No Brasil, os livros de J.R.R. Tolkien vêm sendo reeditados pela HarperCollins, editora bicentenária que detém os direitos de publicação da obra no exterior desde 1990, quando os adquiriu da Allen & Unwin, que publicou os trabalhos do autor originalmente. Quem publicava os livros da saga até então no País era a WMF Martins Fontes, mas desde 2018 as obras vêm ganhando novas traduções de Ronald Kyrmse e Reinaldo José Lopes.

O projeto teve início com a publicação de Beren e Lúthien e A Queda de Gondolin, duas versões inéditas de contos presentes em O Silmarillion, editados por Christopher Tolkien (filho do autor), com um processo de curadoria e ensaios explicativos para situar o leitor entre as várias versões de cada história – Tolkien escrevia e reescrevia diversas vezes suas narrativas, às vezes com mudanças profundas, e seus manuscritos bagunçados refletiam o caos de seu processo criativo, o que torna essas edições importantes para a compreensão geral de seu universo fictício.

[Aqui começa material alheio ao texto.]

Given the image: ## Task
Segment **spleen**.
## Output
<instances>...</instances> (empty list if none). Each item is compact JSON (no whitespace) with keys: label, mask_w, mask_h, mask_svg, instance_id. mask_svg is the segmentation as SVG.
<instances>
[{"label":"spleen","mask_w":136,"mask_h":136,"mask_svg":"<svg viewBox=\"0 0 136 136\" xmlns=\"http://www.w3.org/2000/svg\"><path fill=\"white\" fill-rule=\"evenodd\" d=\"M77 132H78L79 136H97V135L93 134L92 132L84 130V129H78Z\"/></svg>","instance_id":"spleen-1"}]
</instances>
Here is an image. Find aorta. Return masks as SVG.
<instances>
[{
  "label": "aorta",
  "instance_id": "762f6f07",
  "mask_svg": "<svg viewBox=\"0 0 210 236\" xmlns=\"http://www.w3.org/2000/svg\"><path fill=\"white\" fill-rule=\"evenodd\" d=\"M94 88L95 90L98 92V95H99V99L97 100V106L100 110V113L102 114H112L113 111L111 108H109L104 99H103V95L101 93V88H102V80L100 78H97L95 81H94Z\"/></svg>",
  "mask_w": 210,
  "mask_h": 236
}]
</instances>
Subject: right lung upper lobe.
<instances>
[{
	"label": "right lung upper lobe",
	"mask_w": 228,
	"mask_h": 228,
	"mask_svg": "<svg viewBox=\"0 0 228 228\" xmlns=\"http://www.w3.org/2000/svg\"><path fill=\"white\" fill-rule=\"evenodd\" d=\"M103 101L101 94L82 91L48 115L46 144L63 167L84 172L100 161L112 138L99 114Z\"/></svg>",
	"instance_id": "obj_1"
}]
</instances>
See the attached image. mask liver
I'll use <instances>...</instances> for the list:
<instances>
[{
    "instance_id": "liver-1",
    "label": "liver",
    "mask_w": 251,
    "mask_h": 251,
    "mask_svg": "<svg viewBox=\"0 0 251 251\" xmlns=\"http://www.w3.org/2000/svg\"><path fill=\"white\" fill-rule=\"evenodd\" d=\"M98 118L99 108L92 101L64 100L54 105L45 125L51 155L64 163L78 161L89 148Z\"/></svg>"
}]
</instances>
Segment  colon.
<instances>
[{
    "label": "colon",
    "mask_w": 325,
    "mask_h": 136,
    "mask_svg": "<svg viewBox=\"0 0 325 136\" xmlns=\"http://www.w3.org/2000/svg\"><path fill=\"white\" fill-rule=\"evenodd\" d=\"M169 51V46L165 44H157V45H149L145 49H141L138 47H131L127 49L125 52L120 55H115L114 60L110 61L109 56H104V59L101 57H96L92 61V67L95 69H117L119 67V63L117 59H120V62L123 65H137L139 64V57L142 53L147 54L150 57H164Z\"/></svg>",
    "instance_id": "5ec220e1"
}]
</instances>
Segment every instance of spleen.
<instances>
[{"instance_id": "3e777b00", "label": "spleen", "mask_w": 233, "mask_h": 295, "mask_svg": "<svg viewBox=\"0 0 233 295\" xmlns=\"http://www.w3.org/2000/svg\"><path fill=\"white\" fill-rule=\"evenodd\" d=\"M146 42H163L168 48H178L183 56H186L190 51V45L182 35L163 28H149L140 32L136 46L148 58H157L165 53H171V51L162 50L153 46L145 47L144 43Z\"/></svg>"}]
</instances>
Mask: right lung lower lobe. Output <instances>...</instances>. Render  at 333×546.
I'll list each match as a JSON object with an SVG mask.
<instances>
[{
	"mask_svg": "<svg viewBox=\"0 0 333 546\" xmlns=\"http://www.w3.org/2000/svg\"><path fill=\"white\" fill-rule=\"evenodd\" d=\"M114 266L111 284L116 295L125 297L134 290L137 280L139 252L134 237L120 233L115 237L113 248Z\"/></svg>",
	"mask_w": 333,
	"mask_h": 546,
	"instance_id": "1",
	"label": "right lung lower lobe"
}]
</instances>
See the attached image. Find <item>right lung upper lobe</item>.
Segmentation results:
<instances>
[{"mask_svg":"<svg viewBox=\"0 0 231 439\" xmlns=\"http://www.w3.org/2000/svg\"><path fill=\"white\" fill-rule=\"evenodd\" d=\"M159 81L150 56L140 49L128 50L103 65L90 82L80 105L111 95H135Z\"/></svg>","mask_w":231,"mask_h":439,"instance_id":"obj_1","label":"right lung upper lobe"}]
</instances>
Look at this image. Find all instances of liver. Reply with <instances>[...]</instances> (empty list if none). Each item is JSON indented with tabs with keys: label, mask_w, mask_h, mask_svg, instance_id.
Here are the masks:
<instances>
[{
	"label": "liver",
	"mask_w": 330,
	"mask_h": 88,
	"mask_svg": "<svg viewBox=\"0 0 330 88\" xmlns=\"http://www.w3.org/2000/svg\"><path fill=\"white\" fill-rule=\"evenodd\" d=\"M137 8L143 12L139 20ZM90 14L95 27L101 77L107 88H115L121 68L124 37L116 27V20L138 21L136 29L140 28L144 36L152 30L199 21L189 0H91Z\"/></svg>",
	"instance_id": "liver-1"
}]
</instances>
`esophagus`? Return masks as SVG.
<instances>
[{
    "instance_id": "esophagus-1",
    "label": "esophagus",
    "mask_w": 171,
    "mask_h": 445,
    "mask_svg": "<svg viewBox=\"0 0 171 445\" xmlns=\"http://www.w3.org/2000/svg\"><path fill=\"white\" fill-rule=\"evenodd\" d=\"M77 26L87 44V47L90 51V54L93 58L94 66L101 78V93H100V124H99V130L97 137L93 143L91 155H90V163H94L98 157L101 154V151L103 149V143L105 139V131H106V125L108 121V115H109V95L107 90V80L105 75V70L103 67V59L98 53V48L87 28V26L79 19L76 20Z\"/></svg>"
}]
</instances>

Além dessas obras, a biografia do autor Humphrey Carpenter ganhou cara nova e O Dom da Amizade, de Colin Duriez, que analisa a relação entre Tolkien e C.S. Lewis, foi publicado no Brasil. Em 2019, O Silmarillion ganhou uma nova tradução e O Hobbit deve chegar em julho às prateleiras. A reedição da obra máxima do autor, O Senhor dos Anéis, deve ser lançada só em novembro.

Vale lembrar que, em 2014, o videogame Middle-earth: Shadow of Mordor, que se passa na Terra-média, foi eleito jogo do ano, e a obra de Tolkien segue ganhando releituras e adaptações em diversas mídias. O filme biográfico de Dome Karukoski, portanto, soma-se a uma mitologia que não para de se expandir.